2011年5月9日月曜日

展覧会を観て 2011年5月3日:村上隆(5月4日加筆) | Hidari Zingaro

ココで少し昭和日本画の歴史をおさらい。
東京芸術大学日本画科学閥を基準とした価格設定。
教授だから幾ら。助教授、講師、助手。
在学時に博士課程後期中退、大学院卒、学部卒、と学内のステイタスがイコール作品の価格、みたいな設定で運行した時期が25年程続いていた。

院展、創画、といった画壇別の価格設定もある。(東京芸大は日展系がいませんでした)

日展=かつての帝展が日本画壇の総本山だったのだが、日展は80年代頃より東京芸大に入り込まず、戦後の東京芸術大学ヒエラルキーのすり替えにあい権威失墜。
、、、と、言うような日展、院展、創画、この3つの公募展の政治抗争も日本画を壊死させた原因でもあった。
否。ここに銀座の数件の画廊も絡まり、マーケットのテリトリーウォーズ、交換会での人工的な価格操作、大掛かりな脱税等があいまって、芸術的な文脈以外でも大混乱していたとも言える。

その中、作家(学生達)は生き残りの方法を模索するも、その矛先は作品の芸術的観点ではなく、政治的文脈へと流れ込む。
教授をはじめとする先生達への顔色伺いが「お仕事」と勘違い。
結果、画業本道の道筋探索等はおざなりになっていた。
つまり作品は無惨なゴミの連発。マーケットも見る目無く、というか、政治
献金代わりに使われていた時代もあり内容等は何でも良かったという背景も手伝って批評的観点はほぼ無し。

なので糞絵画を東京芸大ブランド根拠に大枚はたいて購入してた。核心部分は置いてけぼり。些末な人間関係が主軸になる。つまりお客様は置いてけぼり。で、業界破綻となったわけです。
今の日本画の学生はこうした政治抗争も知らなくなってしまってて、地方の風呂敷画商の誰それさんがホテルのスペースで展示会やってくれて売れたとかなんとかで、一喜一憂している有様。なさけない事おびただしい。

、、、ここだけ読むと笑っちゃう阿呆な攻防ですが、これ、渦中にいると笑えない。
今の日本の政治、原発、いろんな問題点と同じ構造に思える。

つまり、日本のあらゆる構造が些末な人脈と場当たり的な短期的な視野しか持てない事になっている、という事。

美術教育を考える、というテーマで、去年、某予備校から東京芸大に合格した学生さんの絵を展示即売した展覧会を行いました。
http://bit.ly/iWAuQR

この時のテーマ設定は

「大学教育が間違ってる?予備校での教育でも充分なのでは?」

でした。

その展覧会と今回の日本画ZEROは同一線上にあります。

つまり教育の問題点と共に、作家志望者の学生に潜む「幼稚な甘え」が日本の芸術界の底部にある大元ではないか、という答えなのです。
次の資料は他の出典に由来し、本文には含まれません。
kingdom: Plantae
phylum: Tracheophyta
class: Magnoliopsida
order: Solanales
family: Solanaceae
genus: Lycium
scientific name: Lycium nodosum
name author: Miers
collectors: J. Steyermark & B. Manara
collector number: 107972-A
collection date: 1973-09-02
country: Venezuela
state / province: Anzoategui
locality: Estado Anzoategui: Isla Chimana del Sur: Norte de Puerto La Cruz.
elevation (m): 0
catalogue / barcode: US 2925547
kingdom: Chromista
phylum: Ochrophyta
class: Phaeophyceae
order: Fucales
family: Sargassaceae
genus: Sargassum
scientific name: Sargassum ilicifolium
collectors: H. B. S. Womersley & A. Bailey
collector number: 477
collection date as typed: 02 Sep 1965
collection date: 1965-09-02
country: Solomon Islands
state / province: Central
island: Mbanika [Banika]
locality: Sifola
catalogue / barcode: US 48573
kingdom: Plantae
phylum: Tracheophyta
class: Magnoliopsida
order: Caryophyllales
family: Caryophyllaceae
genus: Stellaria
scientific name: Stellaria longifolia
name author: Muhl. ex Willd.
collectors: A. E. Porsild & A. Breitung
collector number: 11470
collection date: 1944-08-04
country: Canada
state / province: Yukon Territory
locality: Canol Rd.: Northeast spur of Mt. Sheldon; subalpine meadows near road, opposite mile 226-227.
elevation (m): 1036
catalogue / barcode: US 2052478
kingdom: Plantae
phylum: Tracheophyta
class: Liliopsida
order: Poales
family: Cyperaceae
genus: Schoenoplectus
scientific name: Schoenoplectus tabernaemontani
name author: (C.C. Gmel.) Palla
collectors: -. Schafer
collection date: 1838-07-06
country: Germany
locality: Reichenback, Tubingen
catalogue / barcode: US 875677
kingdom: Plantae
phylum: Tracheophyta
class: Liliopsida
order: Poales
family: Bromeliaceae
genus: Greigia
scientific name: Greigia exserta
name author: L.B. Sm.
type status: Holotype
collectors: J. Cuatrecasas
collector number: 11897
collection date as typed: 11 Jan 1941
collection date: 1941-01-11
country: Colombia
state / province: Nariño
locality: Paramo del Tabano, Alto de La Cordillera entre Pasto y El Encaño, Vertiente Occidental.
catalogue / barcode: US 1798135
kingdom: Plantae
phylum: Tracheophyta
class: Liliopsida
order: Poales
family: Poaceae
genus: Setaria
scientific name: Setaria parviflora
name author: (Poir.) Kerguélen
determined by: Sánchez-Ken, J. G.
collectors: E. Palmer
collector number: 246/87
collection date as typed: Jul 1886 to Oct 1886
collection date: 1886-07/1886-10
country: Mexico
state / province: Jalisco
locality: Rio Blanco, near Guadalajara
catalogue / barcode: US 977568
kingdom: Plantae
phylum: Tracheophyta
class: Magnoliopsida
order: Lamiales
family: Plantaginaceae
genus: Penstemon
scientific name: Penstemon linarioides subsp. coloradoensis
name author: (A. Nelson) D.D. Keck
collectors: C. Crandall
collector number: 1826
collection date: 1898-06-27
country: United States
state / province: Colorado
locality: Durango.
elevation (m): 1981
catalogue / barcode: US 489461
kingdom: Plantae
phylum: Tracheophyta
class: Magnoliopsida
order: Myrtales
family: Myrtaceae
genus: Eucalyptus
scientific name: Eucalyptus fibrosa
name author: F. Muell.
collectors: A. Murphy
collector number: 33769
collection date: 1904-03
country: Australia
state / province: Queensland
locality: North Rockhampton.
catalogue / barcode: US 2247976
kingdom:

最近の美大の学生連中の間では、テクニック修得への向上心、探究心も無くなっている。(俺の学生時代からも無かったが、、、)
現代程、あらゆる素材、メディアが自由自在に身の回りにあって、それぞれのテクニックを磨く事で自分の身に付くスキルへの喜びを会得可能な時代は無いはずなのですが、なぜか何もかもが中途半端。
芸術家のまず第一歩に技術の徹底した探求もあるはずなのですがそこも日本のここ20年程の美大の「自由信仰」崇拝により誰かに何かを教わる事は自由を損ねる、というロジックで学ぶ姿勢が無い。